There isn't a public/storage
directory currently, but there can be, because we really don't want to have people keep uploading their logo :smile:
That's why I suggest, leave it 'stored' as-is. On upgrade or when the image changes simply dump it to /img/logo.png. Same effect no need for an extra artifact no user upload necessary and no embedded image.
There's no reason why we can't get php to serve the image. it doesn't have to be physically stored there for the webserver to dish out.

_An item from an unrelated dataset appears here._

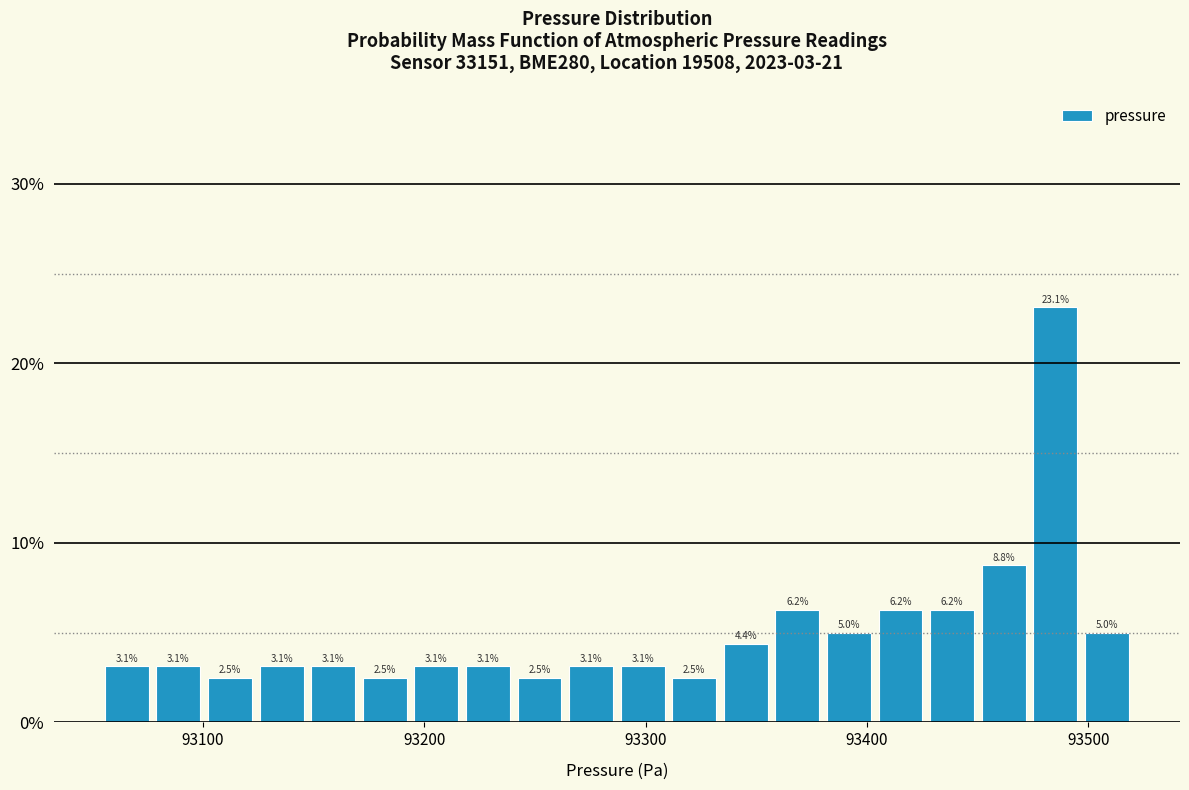

Read against the x-axis, roughly where is the centre of the tallest bar?

93490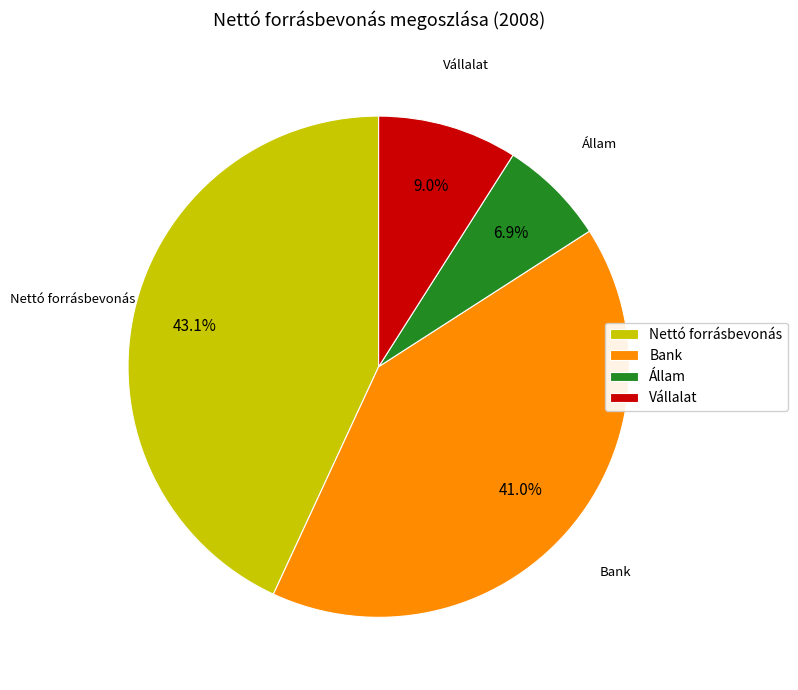

Which slice is the smallest?

Állam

True but that means setting it up to send the correct headers, respond with not modified and so forth. For this it seems way easier just to create the image file in the existing image directory and let apache et al do the work.
If you could put a note in for https://github.com/jenolan/Cachet.Upgrade what it does...
True but that means setting it up to send the correct headers, respond with not modified and so forth.
That's fine. Your server should be able to do that. The fact an image came from php should make no difference to the headers it applies.
Hey @jbrooksuk . I'll love to pick this up if possible. From the chat you guys had, I didn't quite figure out which approach will be best. Do we just store the banner image in `public/storage/img/banner.png' during the upload as @jenolan suggested or do we compile the image using PHP and serve it directly at runtime using something like https://stackoverflow.com/a/15153931/2561122
CC @GrahamCampbell
Having PHP serve the image would be fine, but not using that code example there. Just return a response object.
Thank you for your input on Cachet 2.x. We are shifting our attention and resources to Cachet 3.x and will no longer be supporting the 2.x version. If your feedback or issue is relevant to the 3.x series, we encourage you to engage with the new branch.
For more information on the Cachet rebuild and our plans for 3.x, you can read the announcement here.
We appreciate your understanding and look forward to your contributions to the new version.
The optional logo at the top of the display is loaded inline (ie img src="data:image/png;base64...>) this is really bad as every page load resend all that data when if the image were copied into the /public/img/logo.png it would be cached by the browser!